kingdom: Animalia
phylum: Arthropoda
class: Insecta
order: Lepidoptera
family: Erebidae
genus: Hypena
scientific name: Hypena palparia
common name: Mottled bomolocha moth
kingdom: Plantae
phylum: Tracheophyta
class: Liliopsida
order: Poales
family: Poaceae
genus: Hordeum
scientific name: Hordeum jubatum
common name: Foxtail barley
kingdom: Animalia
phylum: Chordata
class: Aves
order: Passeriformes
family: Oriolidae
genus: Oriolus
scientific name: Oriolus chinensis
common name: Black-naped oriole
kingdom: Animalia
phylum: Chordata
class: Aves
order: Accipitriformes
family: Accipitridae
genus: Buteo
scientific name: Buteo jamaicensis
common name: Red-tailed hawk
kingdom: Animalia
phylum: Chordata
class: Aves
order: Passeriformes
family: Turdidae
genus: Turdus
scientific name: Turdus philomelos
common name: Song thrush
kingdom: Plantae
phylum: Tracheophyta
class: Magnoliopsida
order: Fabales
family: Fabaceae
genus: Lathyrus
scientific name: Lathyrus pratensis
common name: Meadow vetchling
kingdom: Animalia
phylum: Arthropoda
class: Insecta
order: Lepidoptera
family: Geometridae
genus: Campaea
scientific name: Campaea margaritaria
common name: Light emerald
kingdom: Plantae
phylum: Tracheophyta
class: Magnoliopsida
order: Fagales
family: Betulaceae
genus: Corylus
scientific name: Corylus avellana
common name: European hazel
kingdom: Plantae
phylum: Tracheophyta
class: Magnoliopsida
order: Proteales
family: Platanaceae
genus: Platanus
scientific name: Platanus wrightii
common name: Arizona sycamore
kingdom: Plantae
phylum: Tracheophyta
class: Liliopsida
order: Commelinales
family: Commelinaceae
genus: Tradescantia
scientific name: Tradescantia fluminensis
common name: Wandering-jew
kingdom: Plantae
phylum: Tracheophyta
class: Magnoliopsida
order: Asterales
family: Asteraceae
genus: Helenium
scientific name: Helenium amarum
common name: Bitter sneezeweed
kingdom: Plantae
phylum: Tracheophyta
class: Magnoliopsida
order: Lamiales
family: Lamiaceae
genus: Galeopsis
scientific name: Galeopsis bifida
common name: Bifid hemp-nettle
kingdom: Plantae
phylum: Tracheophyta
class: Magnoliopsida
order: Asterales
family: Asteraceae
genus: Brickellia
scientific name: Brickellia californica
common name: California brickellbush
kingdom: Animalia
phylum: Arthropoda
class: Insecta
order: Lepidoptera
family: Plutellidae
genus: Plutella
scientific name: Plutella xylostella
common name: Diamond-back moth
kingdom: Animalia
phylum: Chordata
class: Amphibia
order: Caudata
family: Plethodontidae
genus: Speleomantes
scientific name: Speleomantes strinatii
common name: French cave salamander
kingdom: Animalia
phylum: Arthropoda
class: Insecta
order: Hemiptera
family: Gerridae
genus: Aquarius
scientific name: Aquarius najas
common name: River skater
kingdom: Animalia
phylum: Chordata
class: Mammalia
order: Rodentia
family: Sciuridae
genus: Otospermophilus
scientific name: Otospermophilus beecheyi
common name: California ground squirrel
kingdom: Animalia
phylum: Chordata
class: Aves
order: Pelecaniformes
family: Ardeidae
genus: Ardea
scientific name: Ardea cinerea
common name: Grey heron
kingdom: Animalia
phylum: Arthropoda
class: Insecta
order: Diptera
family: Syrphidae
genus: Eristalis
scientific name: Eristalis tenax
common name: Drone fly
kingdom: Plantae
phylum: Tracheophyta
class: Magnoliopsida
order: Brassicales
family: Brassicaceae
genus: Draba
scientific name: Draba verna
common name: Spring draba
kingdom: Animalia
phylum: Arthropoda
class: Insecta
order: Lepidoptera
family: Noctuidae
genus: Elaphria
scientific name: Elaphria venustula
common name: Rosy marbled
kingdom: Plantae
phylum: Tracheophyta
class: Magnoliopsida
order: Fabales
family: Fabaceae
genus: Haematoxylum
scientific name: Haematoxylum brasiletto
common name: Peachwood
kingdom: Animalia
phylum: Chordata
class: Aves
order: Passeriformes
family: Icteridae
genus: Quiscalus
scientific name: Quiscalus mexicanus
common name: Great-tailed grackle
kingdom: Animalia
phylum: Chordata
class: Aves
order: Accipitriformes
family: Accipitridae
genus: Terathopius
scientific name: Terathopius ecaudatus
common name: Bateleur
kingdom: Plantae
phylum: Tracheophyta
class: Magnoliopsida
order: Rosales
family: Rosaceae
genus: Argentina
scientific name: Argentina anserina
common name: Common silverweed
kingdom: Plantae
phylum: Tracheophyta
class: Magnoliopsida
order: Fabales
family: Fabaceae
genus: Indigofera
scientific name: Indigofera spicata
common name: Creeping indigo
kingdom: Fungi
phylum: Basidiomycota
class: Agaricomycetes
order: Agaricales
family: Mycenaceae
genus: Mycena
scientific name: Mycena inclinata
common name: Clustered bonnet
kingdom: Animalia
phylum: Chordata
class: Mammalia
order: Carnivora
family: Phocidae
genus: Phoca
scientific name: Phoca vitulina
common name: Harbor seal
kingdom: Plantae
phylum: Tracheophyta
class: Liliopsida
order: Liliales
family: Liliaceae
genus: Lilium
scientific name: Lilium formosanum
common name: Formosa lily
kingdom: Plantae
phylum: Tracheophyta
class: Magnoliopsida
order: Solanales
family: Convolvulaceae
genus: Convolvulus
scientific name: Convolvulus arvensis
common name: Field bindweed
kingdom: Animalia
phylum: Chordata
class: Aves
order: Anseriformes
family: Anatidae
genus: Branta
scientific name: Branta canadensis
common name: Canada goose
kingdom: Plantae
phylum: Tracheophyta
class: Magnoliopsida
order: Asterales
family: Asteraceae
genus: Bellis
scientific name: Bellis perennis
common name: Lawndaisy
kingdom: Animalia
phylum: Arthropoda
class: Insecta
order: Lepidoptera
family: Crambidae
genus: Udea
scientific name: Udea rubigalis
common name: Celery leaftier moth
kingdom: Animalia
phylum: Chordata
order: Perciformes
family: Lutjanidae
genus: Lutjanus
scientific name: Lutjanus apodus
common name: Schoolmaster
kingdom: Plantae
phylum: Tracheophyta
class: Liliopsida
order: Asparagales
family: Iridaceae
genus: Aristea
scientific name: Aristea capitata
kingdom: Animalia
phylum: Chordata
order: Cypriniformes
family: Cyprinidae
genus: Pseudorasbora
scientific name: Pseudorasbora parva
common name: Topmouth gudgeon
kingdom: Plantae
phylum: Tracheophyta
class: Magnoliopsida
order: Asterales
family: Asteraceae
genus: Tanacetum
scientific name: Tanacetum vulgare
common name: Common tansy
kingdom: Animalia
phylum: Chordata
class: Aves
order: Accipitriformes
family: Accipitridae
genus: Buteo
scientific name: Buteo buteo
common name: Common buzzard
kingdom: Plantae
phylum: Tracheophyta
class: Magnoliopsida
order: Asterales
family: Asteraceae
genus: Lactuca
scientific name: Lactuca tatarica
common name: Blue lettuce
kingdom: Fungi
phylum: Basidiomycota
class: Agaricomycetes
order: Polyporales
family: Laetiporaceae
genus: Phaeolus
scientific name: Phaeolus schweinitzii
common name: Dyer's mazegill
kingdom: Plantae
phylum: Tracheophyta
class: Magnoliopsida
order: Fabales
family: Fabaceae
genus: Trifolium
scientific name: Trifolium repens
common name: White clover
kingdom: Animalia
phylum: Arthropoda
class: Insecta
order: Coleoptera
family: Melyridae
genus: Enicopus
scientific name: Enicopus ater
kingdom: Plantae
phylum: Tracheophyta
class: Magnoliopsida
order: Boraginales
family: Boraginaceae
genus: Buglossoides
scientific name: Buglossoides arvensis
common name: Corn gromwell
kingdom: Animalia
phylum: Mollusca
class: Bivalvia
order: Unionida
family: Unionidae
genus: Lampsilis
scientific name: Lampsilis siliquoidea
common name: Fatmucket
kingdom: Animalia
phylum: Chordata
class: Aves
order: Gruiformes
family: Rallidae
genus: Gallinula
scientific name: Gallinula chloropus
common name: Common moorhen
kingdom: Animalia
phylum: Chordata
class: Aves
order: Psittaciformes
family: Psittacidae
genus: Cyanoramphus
* * * * * * * * *
Work to be completed: Pick out every line in the data above that contains the string "Buteo" and copy each of those lines.

Answer in full:
genus: Buteo
scientific name: Buteo jamaicensis
genus: Buteo
scientific name: Buteo buteo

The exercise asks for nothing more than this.